Bimsley burst out laughing.

A dark thought crossed Land’s mind. “And where are Bryant and May?” he demanded to know.

“Look here, can somebody give me a hand with this?”

Bryant appeared in the doorway right on cue. If Land hadn’t known better, he’d have suspected that his most senior detective had been waiting outside to make an entrance. Bryant moved to reveal a crimson-painted wooden case. It was about five feet tall and covered in cobwebs. “I found her in the attic.”

“What is it?” asked Land. “How did you get it down the stairs? Must you bring it in here?”

Bryant leaned against the case with a mischievous smile. He removed his battered trilby, leaving his hair standing in a frightened white tonsure. “I hear we’ve got no work on – this is total disaster.
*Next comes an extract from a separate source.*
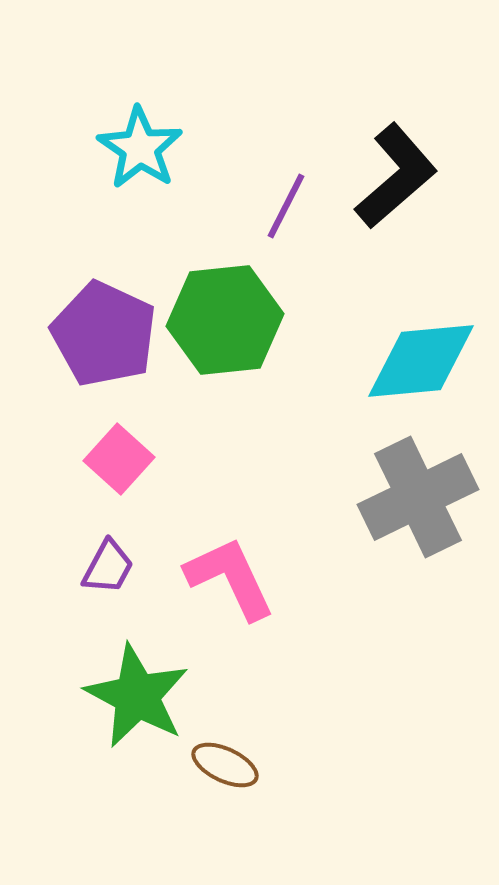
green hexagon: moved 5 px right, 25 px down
What are you doing about the situation, Raymondo?”

“Don’t you understand, Bryant, it’s good news. Nobody’s doing anything they shouldn’t be doing.”

“Of course they are, it just means the Met are picking up the cases before they get to us, which will make us redundant.”

Redundant. Land rolled the word around in his head, savouring it. Redundancy pay. An image sprang to mind; he was lying in a beach hammock in the Maldives with Leanne serving him a cocktail in a coconut.